Stored data:
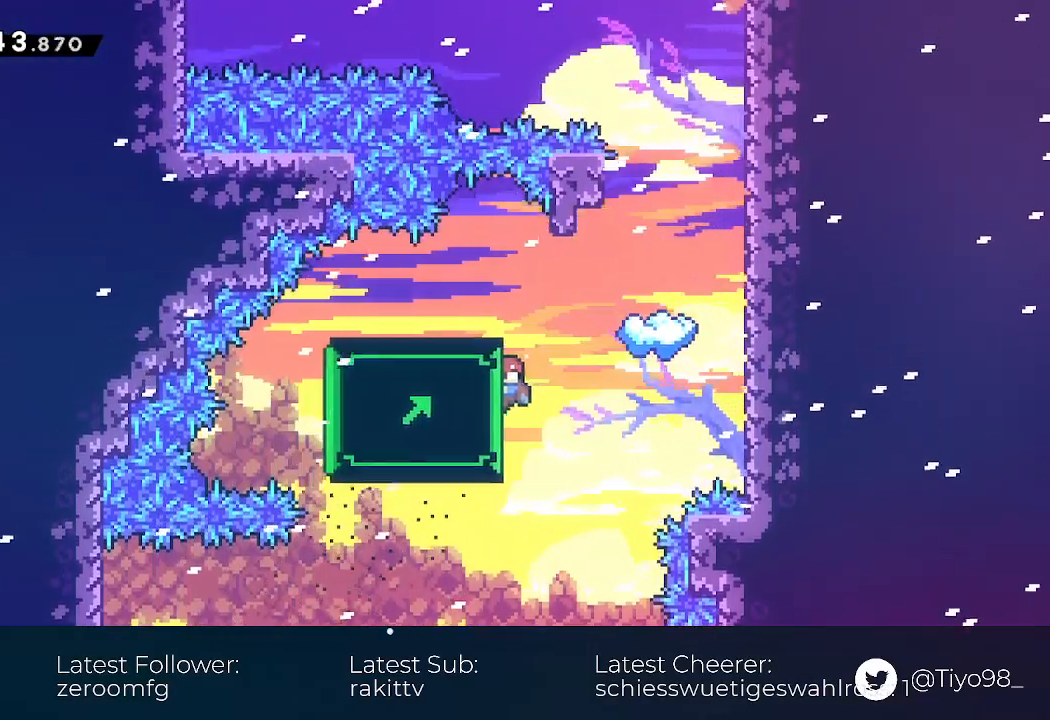
Gameplay with a controller (PlayStation layout); each line is a JSON object with the inputs held at the frame after it. "events" lists button and stick changes between this image and that frame as [ms after this image, input, new state], when the widget could be followed in between. Not read: left_stick right_stick.
{"buttons": ["CROSS", "DPAD_RIGHT"], "events": [[183, "CROSS", "down"], [250, "L1", "up"], [250, "L2", "up"]]}
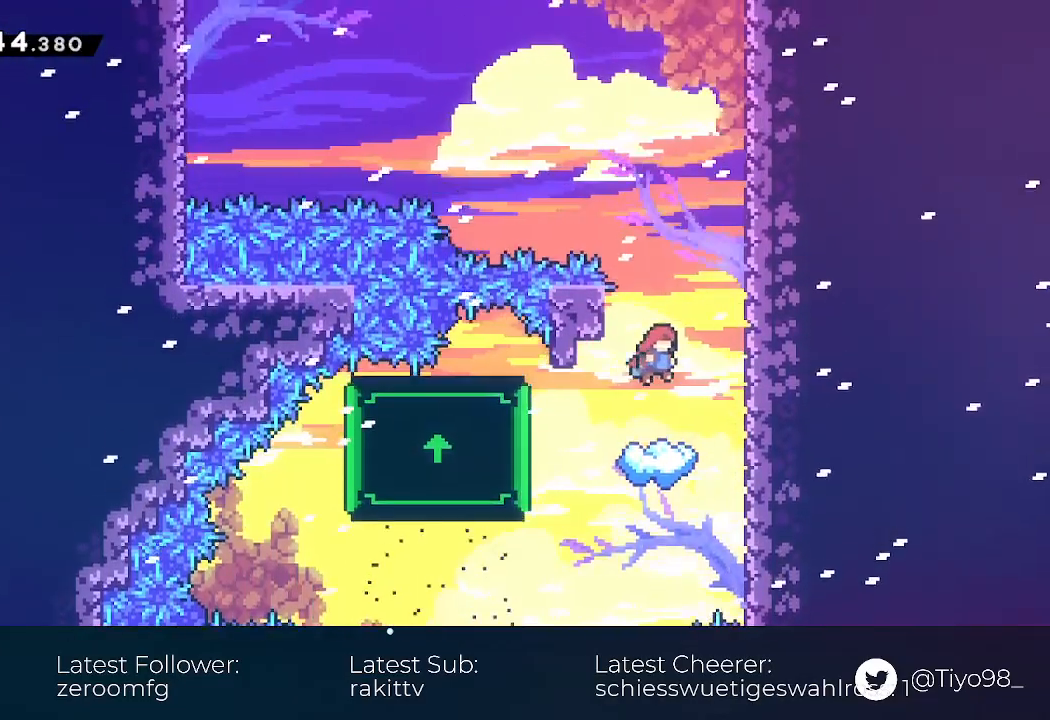
{"buttons": ["DPAD_UP", "DPAD_LEFT"], "events": [[183, "DPAD_UP", "down"], [217, "DPAD_RIGHT", "up"], [283, "SQUARE", "down"], [450, "SQUARE", "up"], [483, "CROSS", "up"], [500, "DPAD_LEFT", "down"]]}
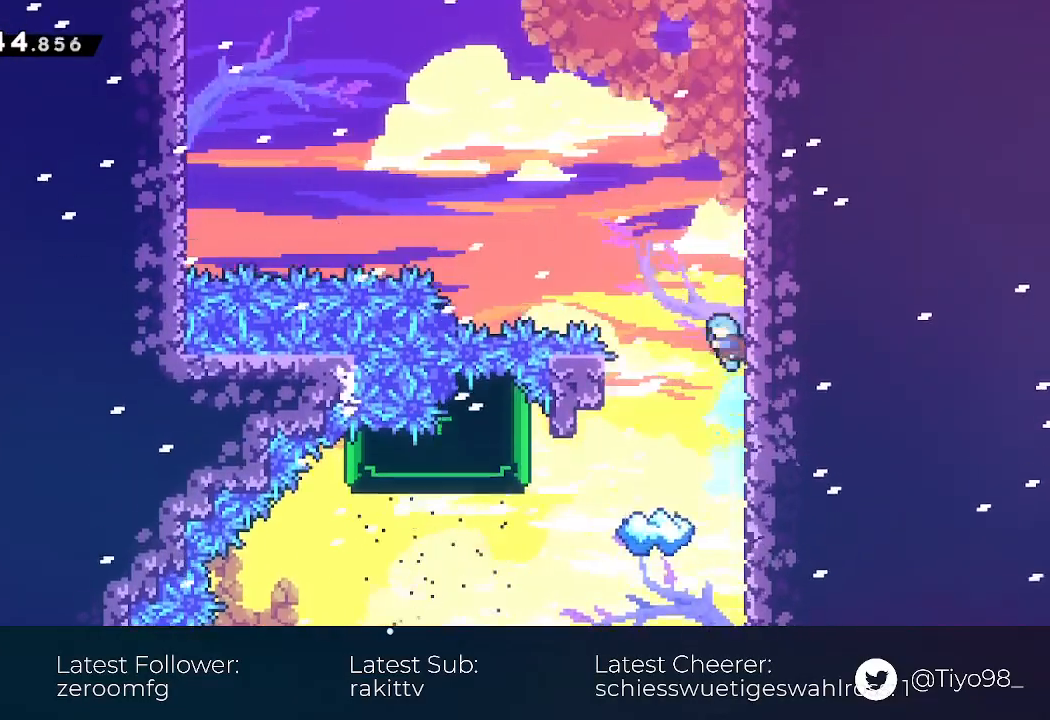
{"buttons": ["CROSS", "DPAD_UP", "DPAD_LEFT"], "events": [[50, "CROSS", "down"]]}
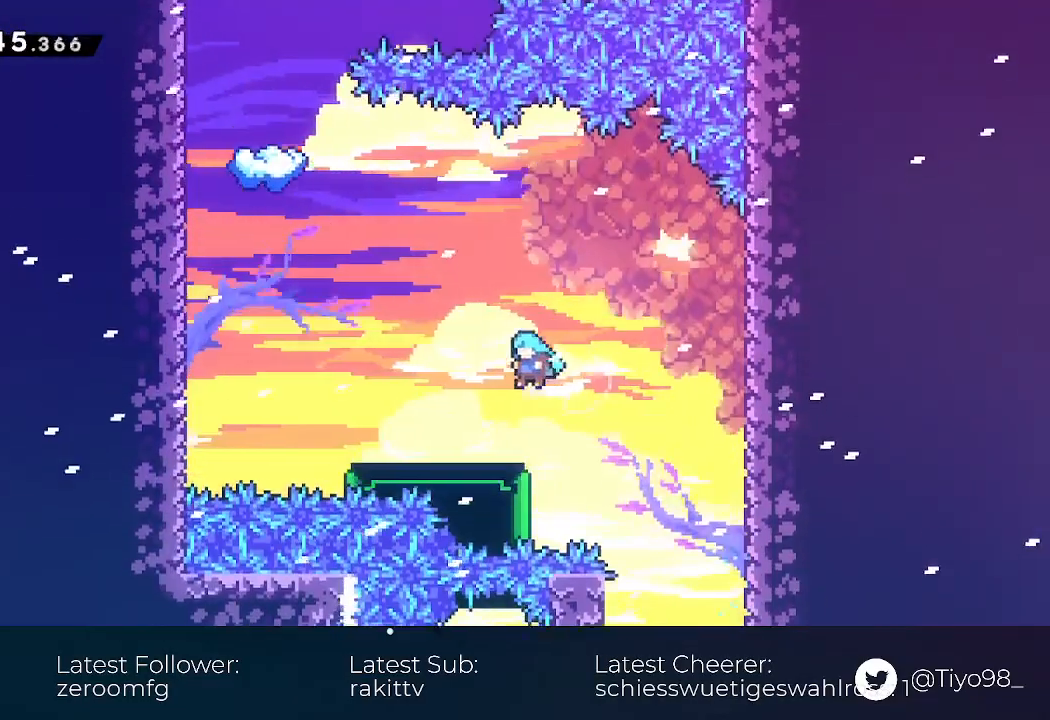
{"buttons": ["CROSS", "DPAD_UP", "DPAD_LEFT"], "events": [[50, "CROSS", "up"], [200, "DPAD_UP", "up"], [217, "DPAD_LEFT", "up"], [350, "CROSS", "down"], [350, "DPAD_LEFT", "down"], [367, "DPAD_UP", "down"]]}
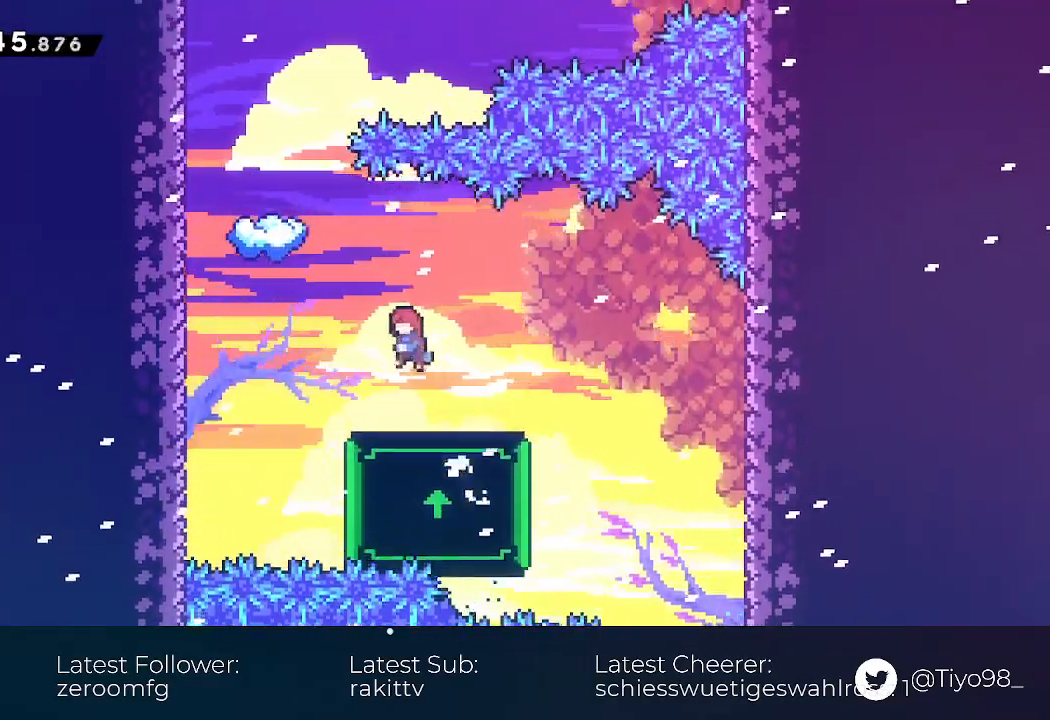
{"buttons": [], "events": [[100, "SQUARE", "down"], [283, "SQUARE", "up"], [300, "CROSS", "up"], [350, "DPAD_LEFT", "up"], [350, "DPAD_UP", "up"]]}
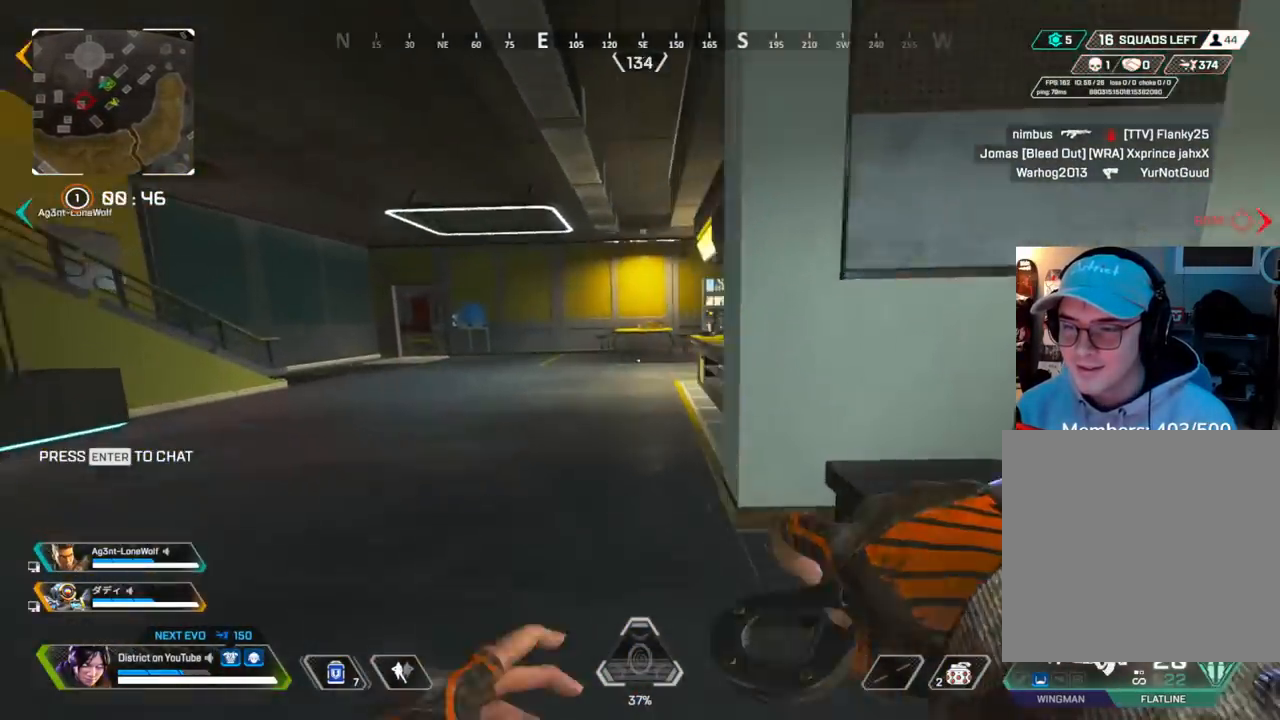
Gameplay with a controller (Xbox layout); each line is a JSON object with the inputs held at the frame after it. "events" lists button and stick changes between this image and that frame as [ms after this image, input, new state], when the widget could be followed in between.
{"buttons": ["Y"], "left_stick": "up-left", "right_stick": "center", "events": [[17, "R3", "down"], [67, "DPAD_LEFT", "up"], [100, "right_stick", "right"], [167, "Y", "down"], [183, "R3", "up"], [500, "right_stick", "center"]]}
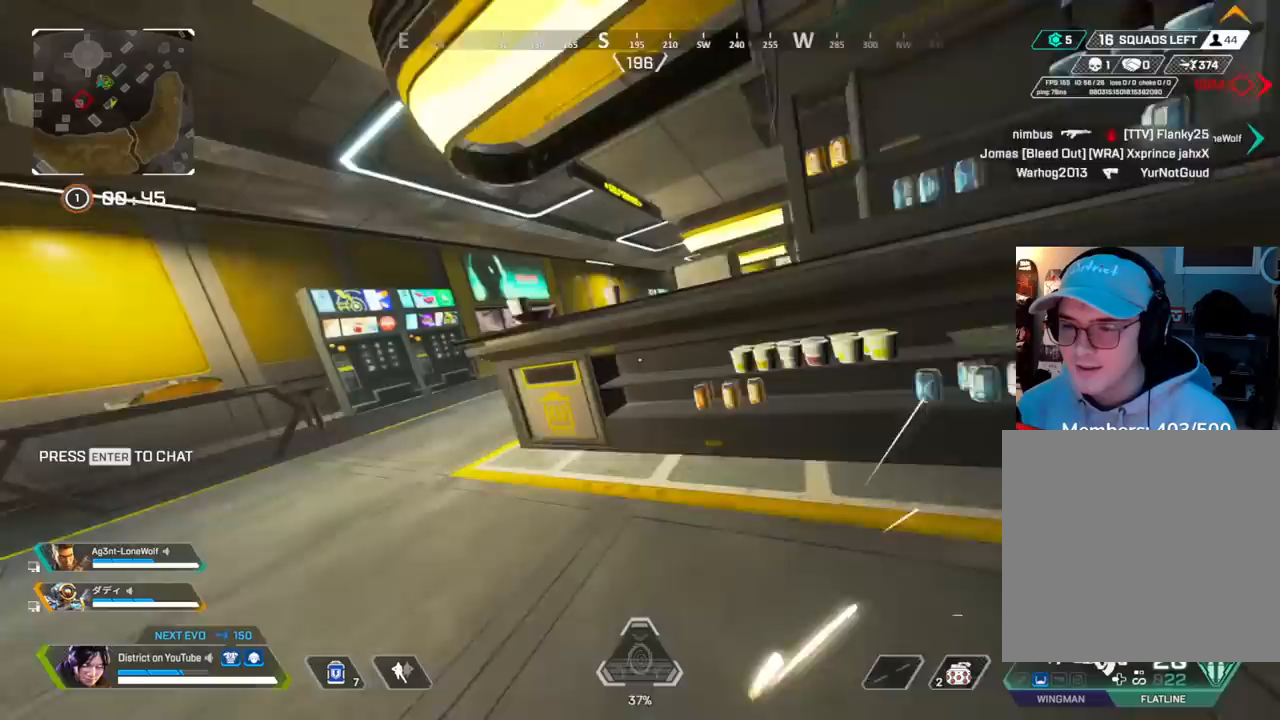
{"buttons": ["R3"], "left_stick": "up-left", "right_stick": "right", "events": [[183, "A", "down"], [217, "L3", "down"], [367, "A", "up"], [417, "L3", "up"], [433, "R3", "down"], [433, "Y", "up"], [433, "right_stick", "right"]]}
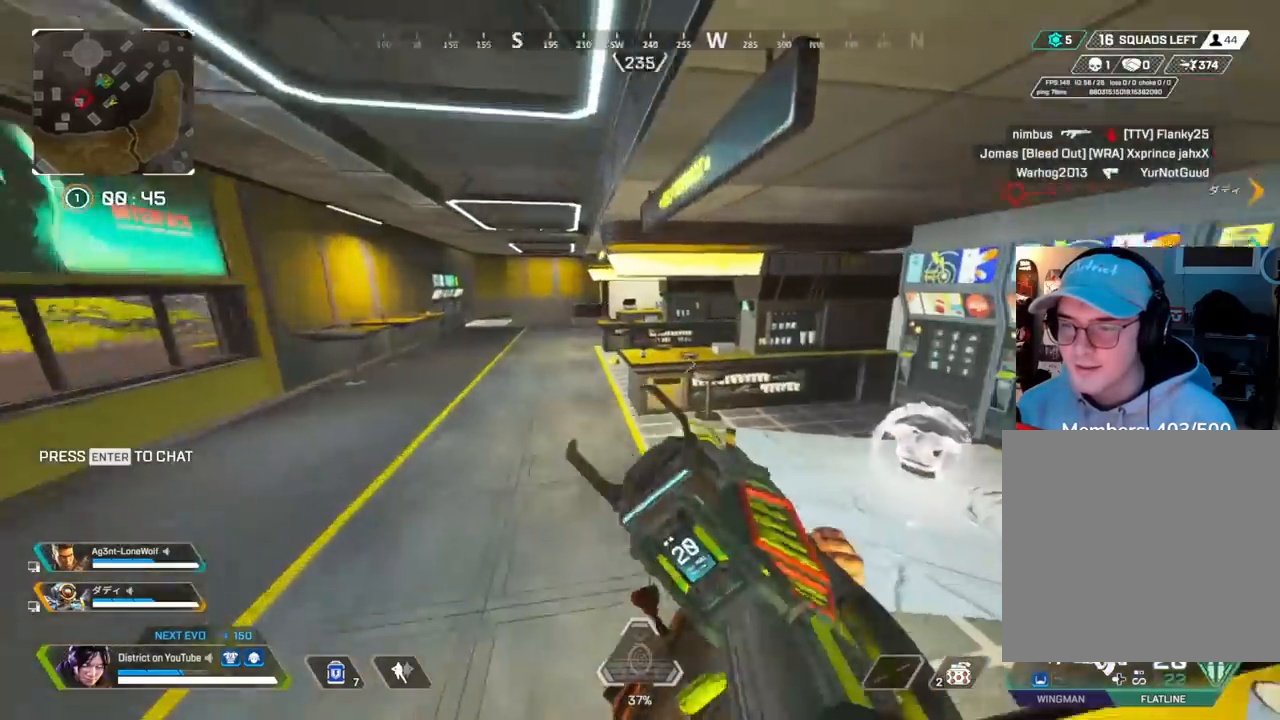
{"buttons": ["A"], "left_stick": "up", "right_stick": "center", "events": [[200, "left_stick", "left"], [217, "R3", "up"], [217, "right_stick", "center"], [333, "left_stick", "up-left"], [350, "right_stick", "left"], [383, "A", "down"], [467, "right_stick", "center"], [483, "left_stick", "up"]]}
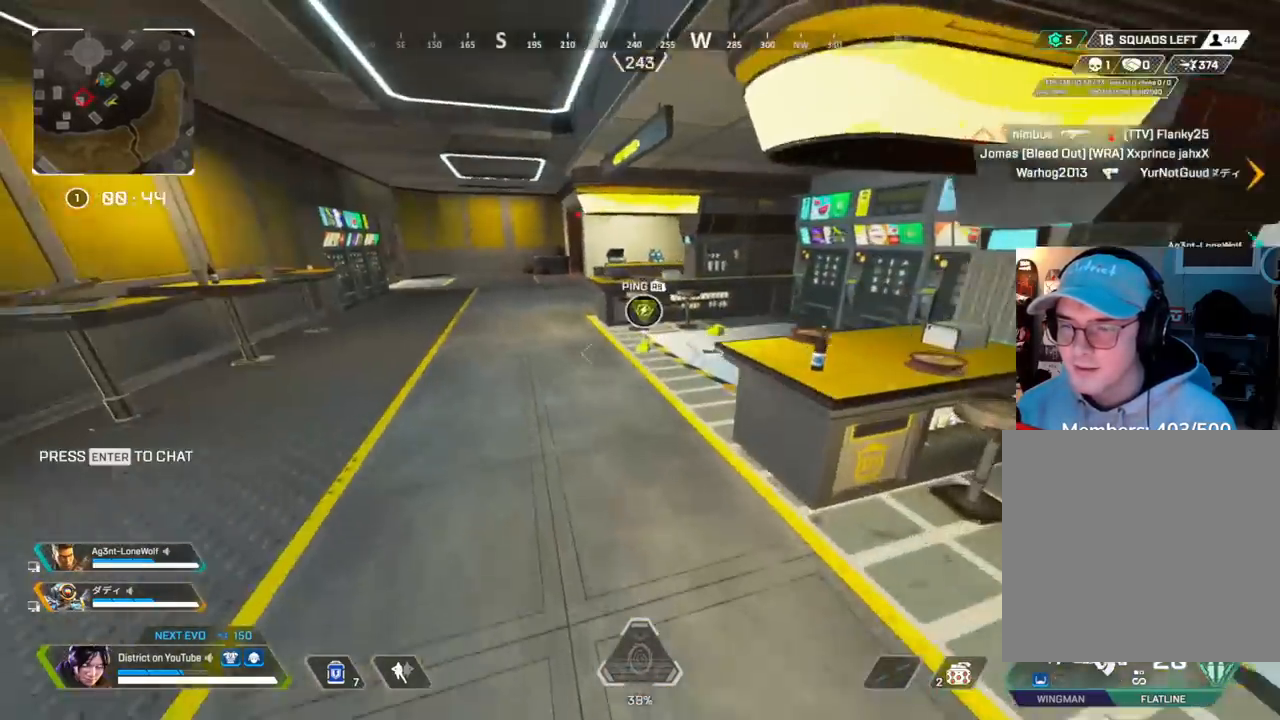
{"buttons": [], "left_stick": "up", "right_stick": "center", "events": [[33, "A", "up"], [367, "DPAD_LEFT", "down"], [467, "DPAD_LEFT", "up"]]}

_Work order_
Across all the records, find the lines containing the word "object" and reproduce each one.

_Response_
Gameplay with a controller (PlayStation layout); each line is a JSON object with the inputs held at the frame after it. "events" lists button and stick changes between this image and that frame as [ms after this image, input, new state], when the widget could be followed in between. Not read: left_stick right_stick.
Gameplay with a controller (Xbox layout); each line is a JSON object with the inputs held at the frame after it. "events" lists button and stick changes between this image and that frame as [ms after this image, input, new state], when the widget could be followed in between.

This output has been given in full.